Banished to the Harem. Carol Marinelli
that Natasha would be even more disapproving.
He wished she had said yes.
Natasha thought the same almost as soon as she stepped inside. Away from him she was far more logical—she had just turned down a dinner invitation from surely the most gorgeous man alive. The loss of her holiday and her car seemed like minor inconveniences compared to what she had just denied herself. She moved to the window and watched his car glide off. Her hand moved to her wrist, where his fingers had been. She replayed their conversations again.
He had been nothing but polite, she told herself. It was her mind that was depraved.
She kicked herself all day as she dealt with the car insurance company, and then tried to sound cheerful when one of her friends rang to tell her they had secured an amazing deal for ten nights in Tenerife.
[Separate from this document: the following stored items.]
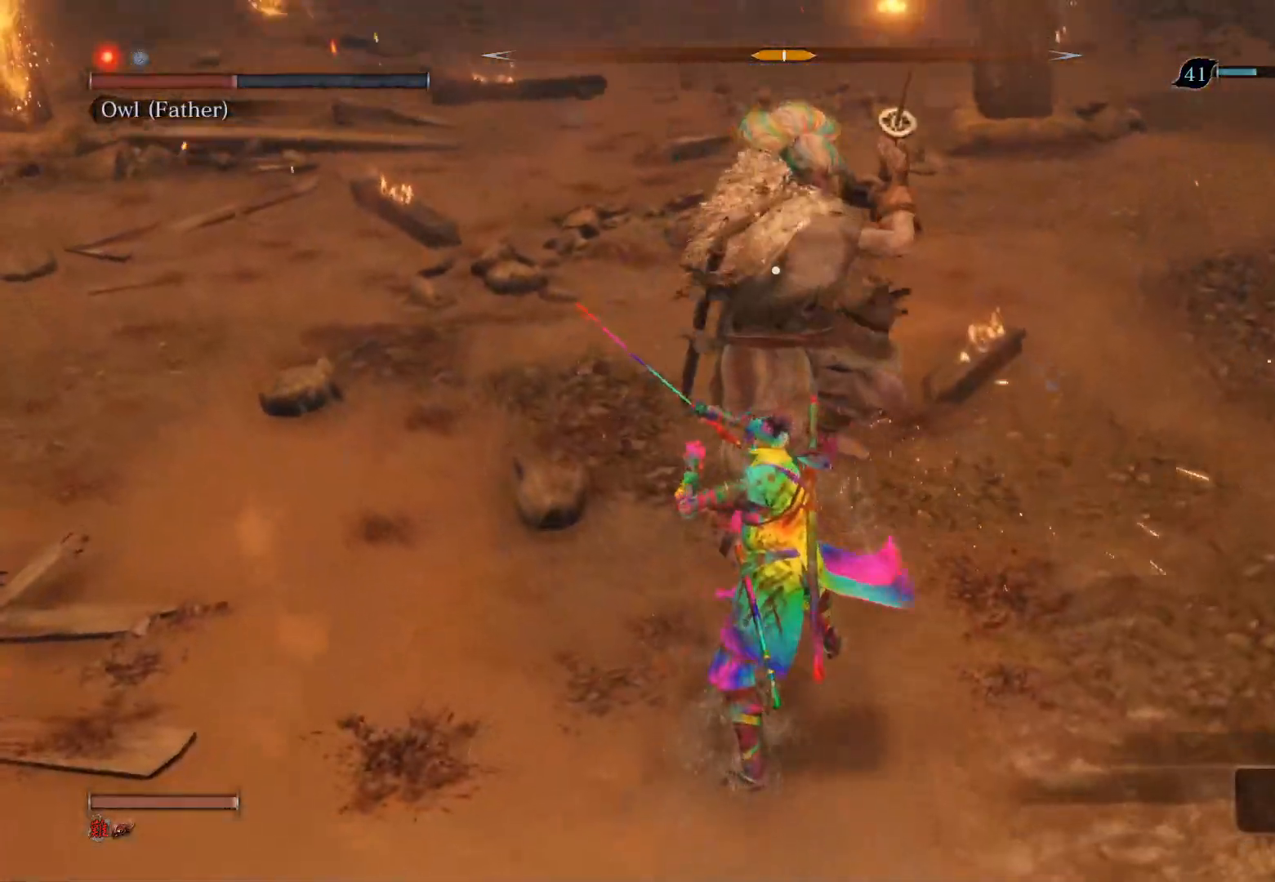
{"buttons": ["CIRCLE"], "left_stick": "up", "right_stick": "center", "events": [[50, "R3", "down"], [167, "R3", "up"], [250, "left_stick", "up-left"], [383, "CIRCLE", "down"], [417, "left_stick", "up"]]}
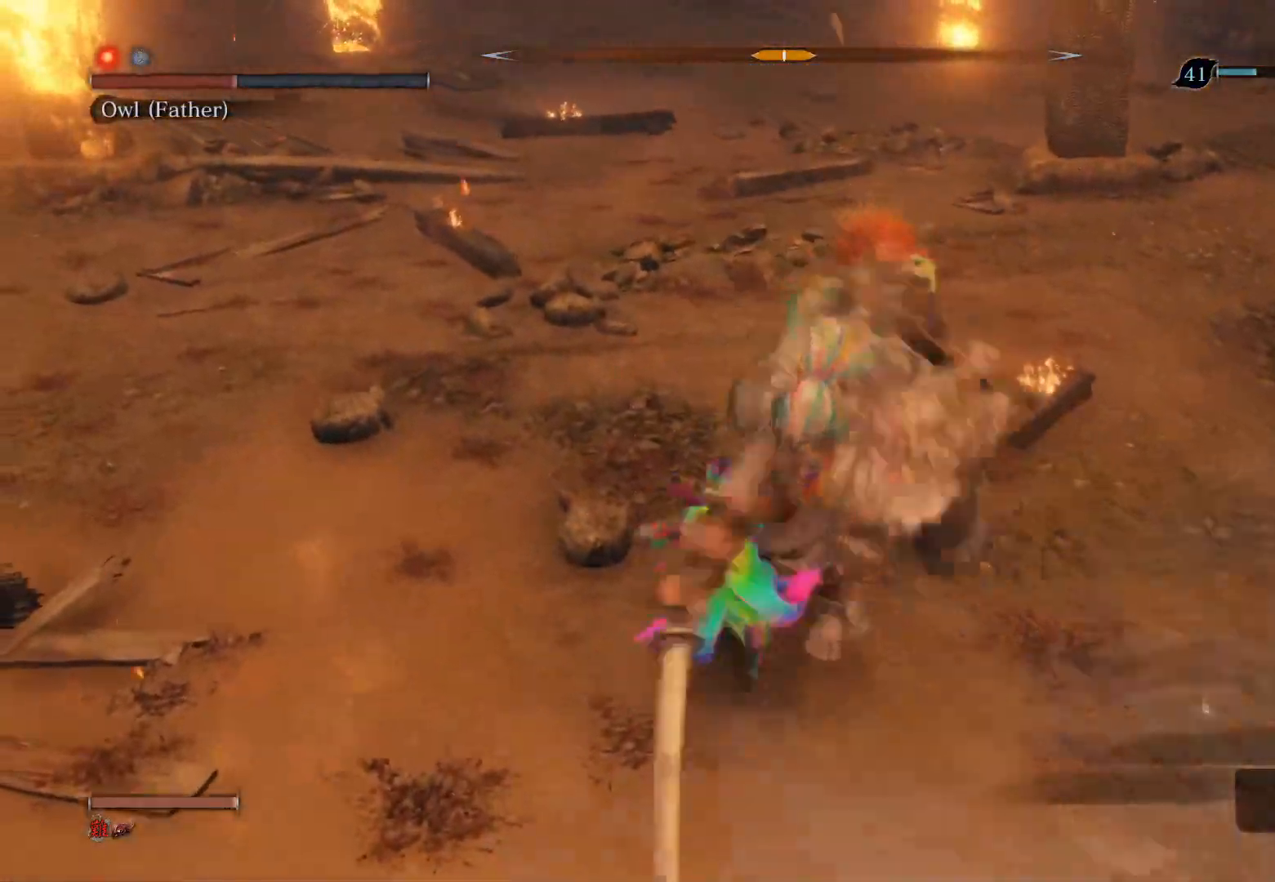
{"buttons": [], "left_stick": "center", "right_stick": "center", "events": [[83, "CIRCLE", "up"], [233, "R1", "down"], [233, "R3", "down"], [250, "right_stick", "left"], [367, "R3", "up"], [400, "left_stick", "center"], [400, "right_stick", "center"], [450, "R1", "up"]]}
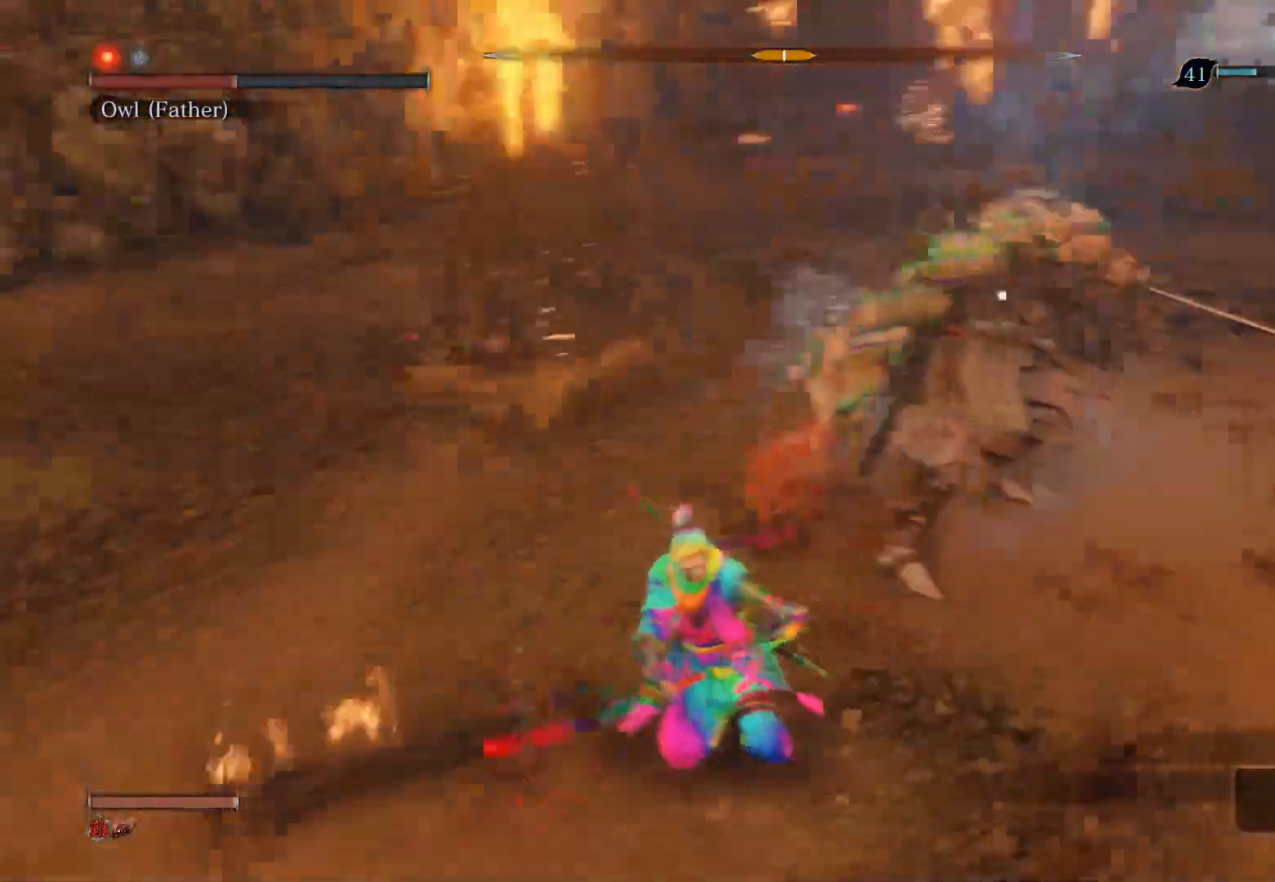
{"buttons": ["R1"], "left_stick": "up", "right_stick": "center", "events": [[150, "left_stick", "up"], [300, "R1", "down"], [400, "R1", "up"], [483, "R1", "down"]]}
They would be leaving tonight, and was Natasha quite sure that she didn’t want to change her mind and join them?
Natasha almost did, but then she looked down at the figure that had been quoted as the excess on her insurance and regretfully turned down her second amazing offer in one day.
Her brother’s debts were not Natasha’s responsibility, all her friends said, but actually they were. Natasha had not told anyone about the loan she had taken out for him—which was why her friends were unable to understand why she didn’t want to come away on holiday with them, especially after such a hellish year.
To Mark’s credit, since she had taken the loan he had always paid her back on time, and Natasha was starting to feel as if she could breathe, that maybe he was finally working things out. A payment was due tomorrow, and she pulled up her bank account online. Her emerging confidence in her brother vanished as she realised that his payment to her hadn’t gone in, and immediately she rang him.
‘You’ll have it next week.’
Natasha closed her eyes as he reeled off excuses. ‘It’s not good enough, Mark, the payment’s due tomorrow.’ She cursed at the near miss—she might have been en route to Tenerife, not knowing that she had defaulted on a loan payment. ‘I can’t afford to cover it, Mark. I had my car stolen last night.’ She would not cry, she was tougher than that, but for so many reasons today was especially hard. ‘When I agreed to get this loan you promised you would never miss a payment.’
‘I said you’ll have it next week. There’s nothing else I can do. Look,’ he said, ‘how soon till you get the car insurance payout?’
‘Sorry?’
‘You said your car had been stolen,’ Mark said. ‘You’ll get that payment soon. That will cover it.’
‘It might be found,’ Natasha said. ‘And if it isn’t the payout will buy me another car.’ But, even though there was so much to be addressed, she was tired of talking about cars and money on today of all days. ‘Are you going to the cemetery?’
‘Cemetery?’
She heard the bemusement in her brother’s voice and anger burnt inside her as she responded. ‘It’s their one-year anniversary, Mark.’
‘I know.’
Natasha was quite sure he’d forgotten. ‘Well?’ she pushed. ‘Are you going?’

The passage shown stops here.